I love good French bistro or brasserie food. The really good spots are few and far between here in BA, and when a friend suggested checking out Bouchon, Tucumán 400 in Microcentro, 4313-3358, my first question was, “Isn’t that the place owned by the owners of Petanque?” He affirmed it was, neither of us like the place in the slightest – with its useless service and truly awful food – so why were we going to their sister restaurant? Then again, I’d tried the same owner’s short-lived Sangria and liked it, and, which I didn’t realize had been short-lived until realizing that Bouchon is at the same address. So, off we went. High marks right off the bat for very friendly, helpful service, our waitress going out of her way to talk about several of the dishes, explain them, and even, amazingly, make some recommendations! There is hope. The food, while not spectacular, fairly good. My salade lyonnaise very nicely made, with a perfectly poached egg, a very good puree style gazpacho, both made good first impressions.

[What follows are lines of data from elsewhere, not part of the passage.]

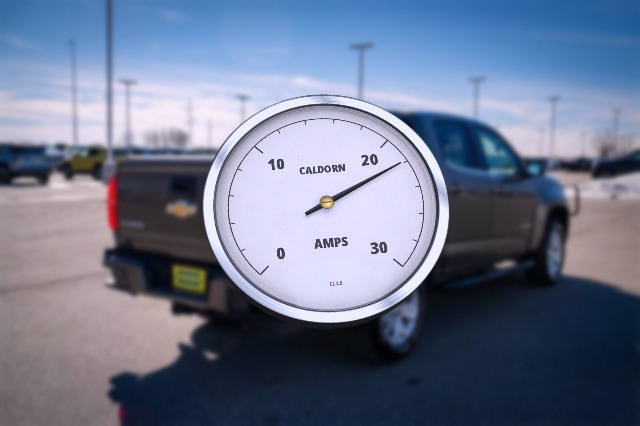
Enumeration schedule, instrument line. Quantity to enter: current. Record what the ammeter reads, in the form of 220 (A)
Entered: 22 (A)
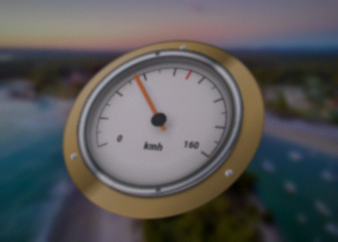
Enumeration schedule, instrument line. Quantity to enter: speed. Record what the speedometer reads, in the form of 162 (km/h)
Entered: 55 (km/h)
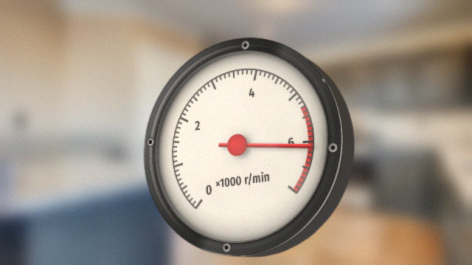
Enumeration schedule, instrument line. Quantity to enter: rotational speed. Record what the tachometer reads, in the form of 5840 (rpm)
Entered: 6100 (rpm)
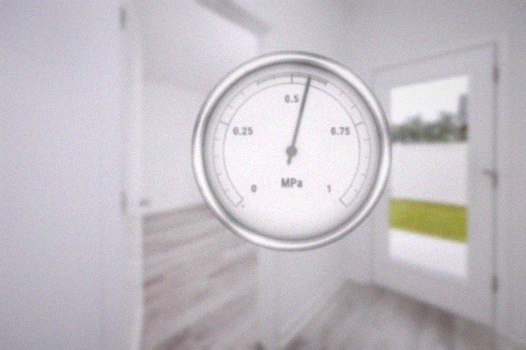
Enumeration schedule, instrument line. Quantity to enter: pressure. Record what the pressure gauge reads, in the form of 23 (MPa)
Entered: 0.55 (MPa)
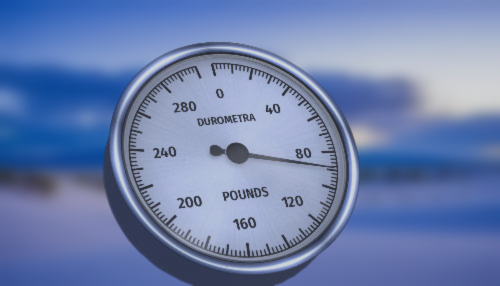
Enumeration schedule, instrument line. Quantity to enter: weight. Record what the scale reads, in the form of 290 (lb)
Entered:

Second impressions were not quite as good, though still not bad – a charcouterie plate that consisted of a trio of slices of four different cured meats – nothing French – just plain basic ham, salami, turkey, and prosciutto served with a couple of mini-squares of toast, and a plate of garlicky broiled snails that our waitress assured us were not canned, but locally raised – tough to believe given how tasteless and watery they were – the garlic butter was the only flavor to the dish. The place is worth another shot one day when I happen to be in the ‘hood. [The place ended up just as short-lived as its predecessor.]